* _ACTIVITY_: Exact reproduction of all the data is needed.
(RECORDS FOR PROCESSING)
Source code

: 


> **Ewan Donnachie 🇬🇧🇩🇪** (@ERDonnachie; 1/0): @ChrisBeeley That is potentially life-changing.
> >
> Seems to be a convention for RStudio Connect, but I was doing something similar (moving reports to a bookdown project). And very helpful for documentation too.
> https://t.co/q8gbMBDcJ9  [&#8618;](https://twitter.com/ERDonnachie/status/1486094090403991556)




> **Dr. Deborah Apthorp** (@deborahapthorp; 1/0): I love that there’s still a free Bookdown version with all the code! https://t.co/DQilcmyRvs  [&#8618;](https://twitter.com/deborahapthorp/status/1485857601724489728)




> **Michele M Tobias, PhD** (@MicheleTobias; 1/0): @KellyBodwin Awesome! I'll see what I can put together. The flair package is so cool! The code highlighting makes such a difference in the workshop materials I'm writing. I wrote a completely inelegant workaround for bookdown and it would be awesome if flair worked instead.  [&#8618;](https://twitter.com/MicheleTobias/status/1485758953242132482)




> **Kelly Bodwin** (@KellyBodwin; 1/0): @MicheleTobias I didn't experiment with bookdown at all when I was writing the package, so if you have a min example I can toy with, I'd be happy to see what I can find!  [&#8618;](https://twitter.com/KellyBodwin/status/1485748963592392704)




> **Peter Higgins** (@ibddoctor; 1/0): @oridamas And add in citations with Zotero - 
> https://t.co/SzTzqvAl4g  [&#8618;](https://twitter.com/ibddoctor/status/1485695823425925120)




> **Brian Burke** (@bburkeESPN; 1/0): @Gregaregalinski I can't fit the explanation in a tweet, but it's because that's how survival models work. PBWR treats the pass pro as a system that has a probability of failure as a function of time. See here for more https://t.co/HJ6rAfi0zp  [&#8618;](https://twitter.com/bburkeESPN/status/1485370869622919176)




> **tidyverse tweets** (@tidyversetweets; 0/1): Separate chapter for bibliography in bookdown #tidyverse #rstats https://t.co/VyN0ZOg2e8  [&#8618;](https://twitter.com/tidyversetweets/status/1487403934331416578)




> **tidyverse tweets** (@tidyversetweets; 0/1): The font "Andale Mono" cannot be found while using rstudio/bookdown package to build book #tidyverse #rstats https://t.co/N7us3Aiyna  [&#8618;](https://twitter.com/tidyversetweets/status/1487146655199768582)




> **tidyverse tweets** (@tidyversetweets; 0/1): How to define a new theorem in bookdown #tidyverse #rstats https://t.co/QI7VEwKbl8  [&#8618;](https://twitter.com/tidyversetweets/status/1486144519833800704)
(End RECORDS FOR PROCESSING)
* _TASK SOLUTION_:
Source code

: 


> **Ewan Donnachie 🇬🇧🇩🇪** (@ERDonnachie; 1/0): @ChrisBeeley That is potentially life-changing.
> >
> Seems to be a convention for RStudio Connect, but I was doing something similar (moving reports to a bookdown project). And very helpful for documentation too.
> https://t.co/q8gbMBDcJ9  [&#8618;](https://twitter.com/ERDonnachie/status/1486094090403991556)




> **Dr. Deborah Apthorp** (@deborahapthorp; 1/0): I love that there’s still a free Bookdown version with all the code! https://t.co/DQilcmyRvs  [&#8618;](https://twitter.com/deborahapthorp/status/1485857601724489728)




> **Michele M Tobias, PhD** (@MicheleTobias; 1/0): @KellyBodwin Awesome! I'll see what I can put together. The flair package is so cool! The code highlighting makes such a difference in the workshop materials I'm writing. I wrote a completely inelegant workaround for bookdown and it would be awesome if flair worked instead.  [&#8618;](https://twitter.com/MicheleTobias/status/1485758953242132482)




> **Kelly Bodwin** (@KellyBodwin; 1/0): @MicheleTobias I didn't experiment with bookdown at all when I was writing the package, so if you have a min example I can toy with, I'd be happy to see what I can find!  [&#8618;](https://twitter.com/KellyBodwin/status/1485748963592392704)




> **Peter Higgins** (@ibddoctor; 1/0): @oridamas And add in citations with Zotero - 
> https://t.co/SzTzqvAl4g  [&#8618;](https://twitter.com/ibddoctor/status/1485695823425925120)




> **Brian Burke** (@bburkeESPN; 1/0): @Gregaregalinski I can't fit the explanation in a tweet, but it's because that's how survival models work. PBWR treats the pass pro as a system that has a probability of failure as a function of time. See here for more https://t.co/HJ6rAfi0zp  [&#8618;](https://twitter.com/bburkeESPN/status/1485370869622919176)




> **tidyverse tweets** (@tidyversetweets; 0/1): Separate chapter for bibliography in bookdown #tidyverse #rstats https://t.co/VyN0ZOg2e8  [&#8618;](https://twitter.com/tidyversetweets/status/1487403934331416578)




> **tidyverse tweets** (@tidyversetweets; 0/1): The font "Andale Mono" cannot be found while using rstudio/bookdown package to build book #tidyverse #rstats https://t.co/N7us3Aiyna  [&#8618;](https://twitter.com/tidyversetweets/status/1487146655199768582)




> **tidyverse tweets** (@tidyversetweets; 0/1): How to define a new theorem in bookdown #tidyverse #rstats https://t.co/QI7VEwKbl8  [&#8618;](https://twitter.com/tidyversetweets/status/1486144519833800704)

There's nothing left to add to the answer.